»»

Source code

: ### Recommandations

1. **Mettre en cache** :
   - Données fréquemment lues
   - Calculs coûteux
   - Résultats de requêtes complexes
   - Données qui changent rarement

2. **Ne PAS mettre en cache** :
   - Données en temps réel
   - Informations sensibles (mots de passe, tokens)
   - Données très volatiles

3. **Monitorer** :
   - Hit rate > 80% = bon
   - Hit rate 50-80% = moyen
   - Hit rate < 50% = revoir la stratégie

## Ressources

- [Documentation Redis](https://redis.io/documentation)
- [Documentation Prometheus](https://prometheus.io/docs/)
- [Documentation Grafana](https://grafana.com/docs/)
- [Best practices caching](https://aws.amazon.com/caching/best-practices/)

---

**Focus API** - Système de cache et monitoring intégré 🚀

««

Exercise brief:
Copy the material word for word, starting at the line that contains "2. **Ne PAS" and continuing through the final line of the material.

Answer to this problem:
2. **Ne PAS mettre en cache** :
   - Données en temps réel
   - Informations sensibles (mots de passe, tokens)
   - Données très volatiles

3. **Monitorer** :
   - Hit rate > 80% = bon
   - Hit rate 50-80% = moyen
   - Hit rate < 50% = revoir la stratégie

## Ressources

- [Documentation Redis](https://redis.io/documentation)
- [Documentation Prometheus](https://prometheus.io/docs/)
- [Documentation Grafana](https://grafana.com/docs/)
- [Best practices caching](https://aws.amazon.com/caching/best-practices/)

---

**Focus API** - Système de cache et monitoring intégré 🚀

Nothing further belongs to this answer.